Et si Barbe Bleue était une femme ?

Il m’a longtemps effrayée avant de commencer à me fasciner. Avec sa grosse barbe, ses airs d’ogre et l’arbitraire de ses meurtres. On ne saura jamais vraiment pourquoi il a tué ses femmes si ce n’est pour punir leur curiosité. Et cette sentence terrible, « il vous faut mourir Madame maintenant », continue de me terrifier par le calme et l’implacabilité qu’elle dégage.

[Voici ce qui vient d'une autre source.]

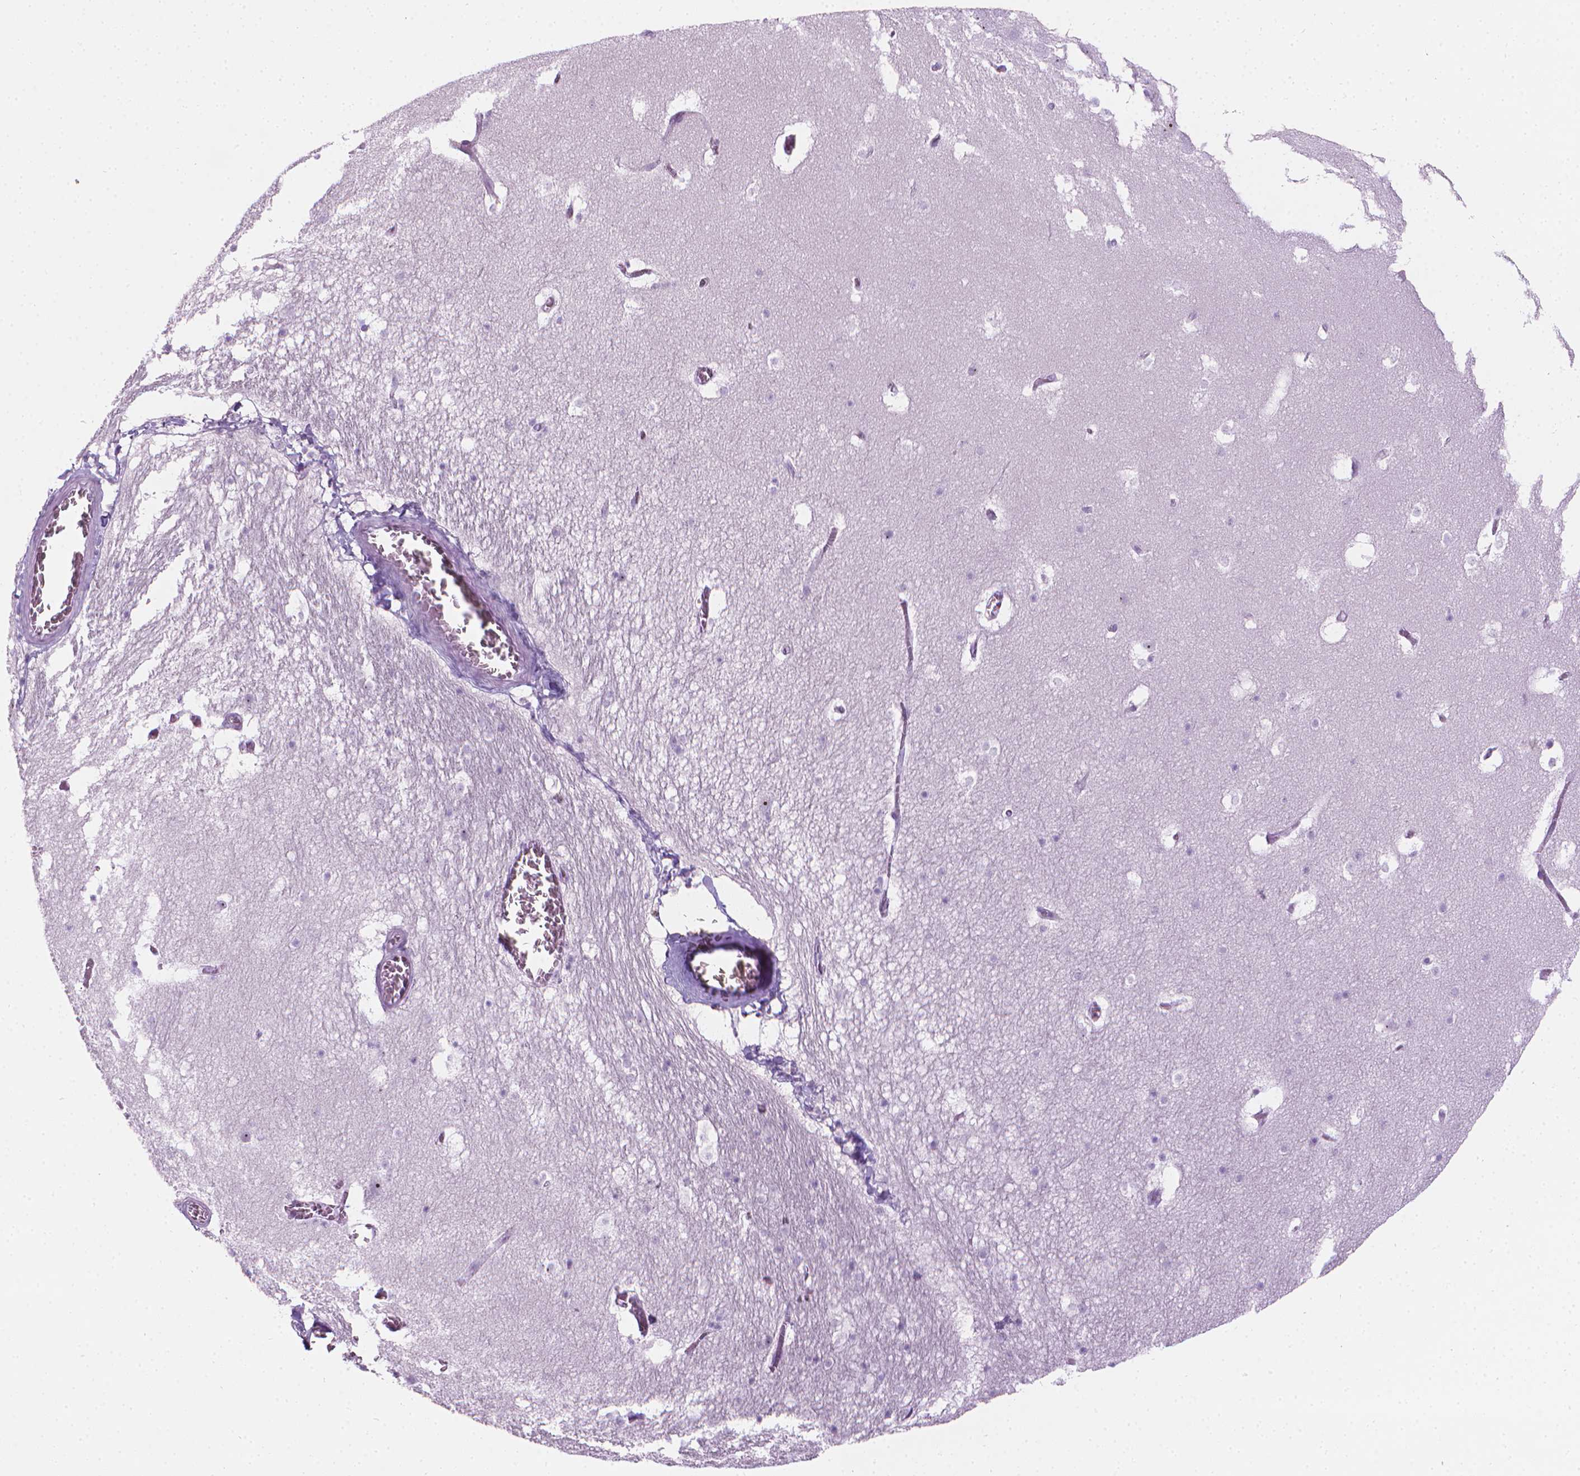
{"staining": {"intensity": "negative", "quantity": "none", "location": "none"}, "tissue": "hippocampus", "cell_type": "Glial cells", "image_type": "normal", "snomed": [{"axis": "morphology", "description": "Normal tissue, NOS"}, {"axis": "topography", "description": "Hippocampus"}], "caption": "IHC image of benign hippocampus: hippocampus stained with DAB reveals no significant protein expression in glial cells. (DAB (3,3'-diaminobenzidine) immunohistochemistry (IHC) with hematoxylin counter stain).", "gene": "NOL7", "patient": {"sex": "male", "age": 45}}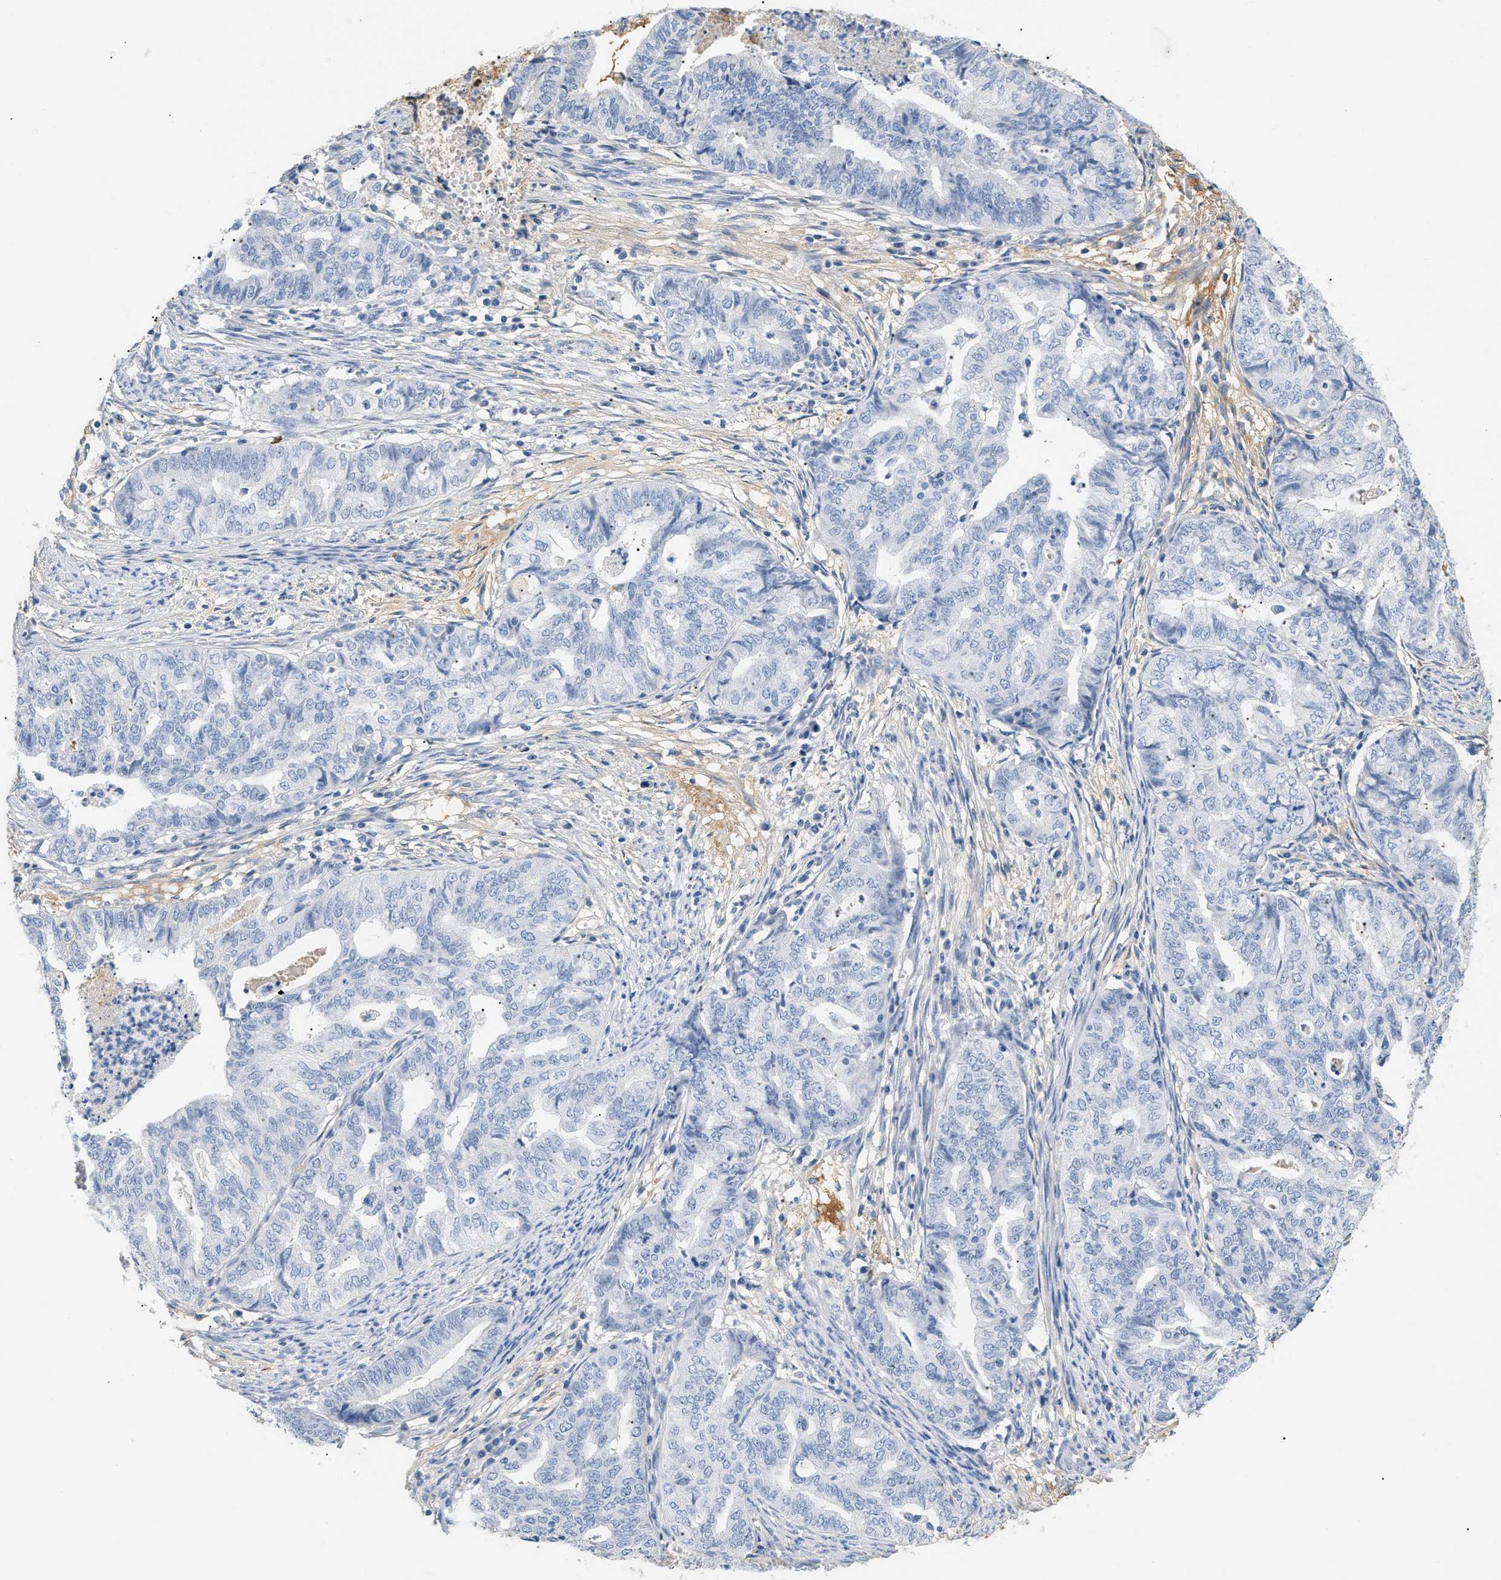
{"staining": {"intensity": "negative", "quantity": "none", "location": "none"}, "tissue": "endometrial cancer", "cell_type": "Tumor cells", "image_type": "cancer", "snomed": [{"axis": "morphology", "description": "Adenocarcinoma, NOS"}, {"axis": "topography", "description": "Endometrium"}], "caption": "Micrograph shows no protein staining in tumor cells of adenocarcinoma (endometrial) tissue.", "gene": "CFH", "patient": {"sex": "female", "age": 79}}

Alors quand on a reçu un manuscrit d’une auteure que nous ne connaissions pas à l’époque (fun fact : nous avons reçu Blue avant Le Musicien 😉 ) qui revisitait Barbe Bleue j’ai tout de suite été intriguée. A juste titre.

Annabelle Blangier nous entraine en Angleterre, dans le quotidien un peu morose de Charles, un jeune-homme effacé qui travaille dans un Café à défaut de pouvoir vivre de sa passion pour la peinture. Un jour, ses yeux d’artiste se posent sur l’étrangère dont tout le monde parle, la sublime et mystérieuse Blue.

Très vite, les jeunes gens vont se rapprocher et les noces vont être célébrées, au grand désarroi de la sœur de Charles, enquêtrice, qui voit d’un mauvais œil cette relation. Charles s’installe dans l’ancienne demeure du croquemort que Blue a acheté en arrivant en ville, et son épouse lui fait promettre de ne pas poser de questions quand elle s’absentera la nuit, et, surtout, de ne jamais entrer dans son cabinet dont il a pourtant la clé.

L’engrenage infernal est lancé. Blue est rayonnante de perfection. Sa belle-sœur mène une enquête clandestine pour tenter de la compromettre. Charles, qui n’arrive pas à peindre un portrait de sa femme, est rongé par la curiosité.

Je n’en dirais pas plus pour ne pas gâcher le plaisir de futurs lecteurs qui tomberaient sur cet article, mais la mécanique mise en place par Annabelle est effrayante d’efficacité, implacable. Comment une personne aussi charmante que Blue pourrait être à l’origine des disparitions inquiétantes qui se multiplient dans les bas quartiers ? On a beau connaître le conte originel, la question nous taraude jusqu’à la révélation finale, glaçante.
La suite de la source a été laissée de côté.